Confused? Let Nvidia's VR Ready program help

Samit Sarkar (he/him) is Polygon’s deputy managing editor. He has more than 15 years of experience covering video games, movies, television, and technology.

With virtual reality set to officially become a thing in 2016, people interested in the technology are wondering what kind of computer hardware they'll need for headsets and software. Nvidia is looking to ease those buying concerns with a labeling system it's calling "VR Ready," the company announced today.

In partnership with companies that manufacture computers, laptops and graphics cards, Nvidia is certifying hardware as being "GeForce GTX VR Ready." Nvidia's partners include Alienware, EVGA, Falcon Northwest and Maingear, as well as retailers such as Amazon and Newegg.

"For customers, navigating an emerging technology like VR can be daunting," said Jason Paul, general manager of emerging technologies at Nvidia, in a press release today. "We're working with trusted partners worldwide to simplify the buying process with a GeForce GTX VR Ready badge that will let customers quickly identify PCs or add-in cards that are capable of handling the demands of VR."
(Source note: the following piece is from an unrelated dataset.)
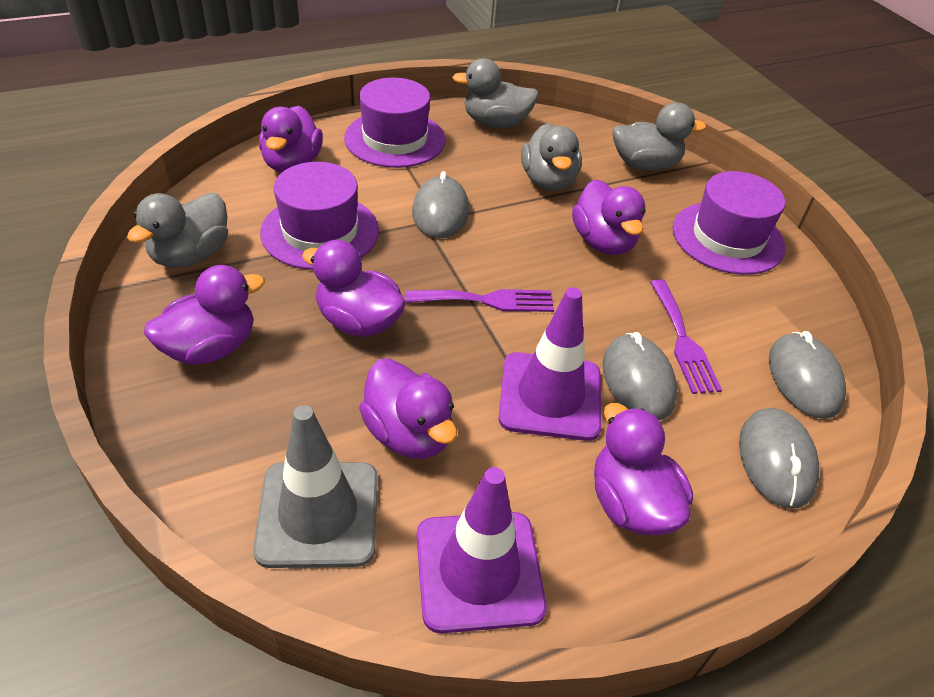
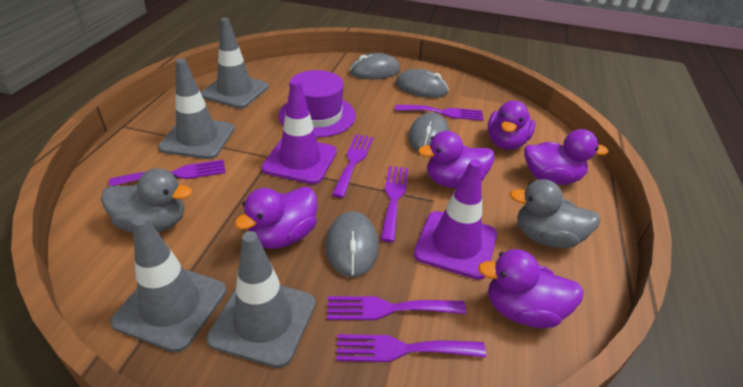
grey duck: [127,193,228,268] [452,58,539,128] [521,123,582,192] [613,102,707,171] = 4 -> [101,168,192,232] [510,179,601,248] = 2
grey traffic cone: [253,405,378,568] = 1 -> [110,215,227,352] [158,59,234,159] [201,18,268,108] [207,231,316,368] = 4
purple duck: [144,265,265,365] [259,106,323,173] [302,240,406,337] [359,359,457,459] [572,179,646,255] [594,403,693,535] = 6 -> [234,186,317,249] [418,131,495,188] [478,249,584,328] [488,101,536,150] [524,129,608,185] = 5
purple fork: [405,289,554,312] [650,279,722,394] = 2 -> [109,160,226,186] [327,296,466,320] [332,134,373,198] [336,334,486,362] [380,166,408,242] [395,105,484,121] = 6
purple hat: [260,162,379,270] [344,78,445,168] [673,171,785,275] = 3 -> [279,70,356,138] = 1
Nvidia is setting the minimum requirements for its VR Ready program at a GeForce GTX 970 for desktop PCs and a GTX 980 for notebooks. You'll also need the equivalent of an Intel Core i5-4590 processor, at least 8 GB of RAM, two USB 3.0 ports and an HDMI 1.3 port, and Windows 7 (with Service Pack 1) or newer. Nvidia's own GeForce Experience software can tell you whether your current gaming rig meets those specifications.

For reference, a GTX 970 currently has a suggested retail price of $329.99, while the GTX 980 goes for $499.99 and the GTX 980 Ti costs $649.99. Of course, you can always go for broke with the $999.99 GTX Titan X.

The baseline for Nvidia's VR Ready label matches the recommended specifications for the Oculus Rift that Oculus VR laid out last spring. At the time, Oculus said it wasn't sure how to highlight laptops that could support the Rift, since the headset requires a "direct output architecture" for a computer's HDMI 1.3 port. In many notebooks with a discrete gaming GPU, the external video output is actually connected to the integrated GPU; that setup won't work with the Rift. Presumably, any laptops that Nvidia marks as VR Ready will indeed meet the video output requirement.

Expect more news from Nvidia tonight, when the company kicks off the 2016 Consumer Electronics Show with a press event. Nvidia's presentation begins at 9 p.m. ET.

Correction: The minimum VR Ready level for laptops is a GTX 980, not a GTX 980M, and Oculus published recommended system requirements, not minimum specifications. We've edited the story to reflect this.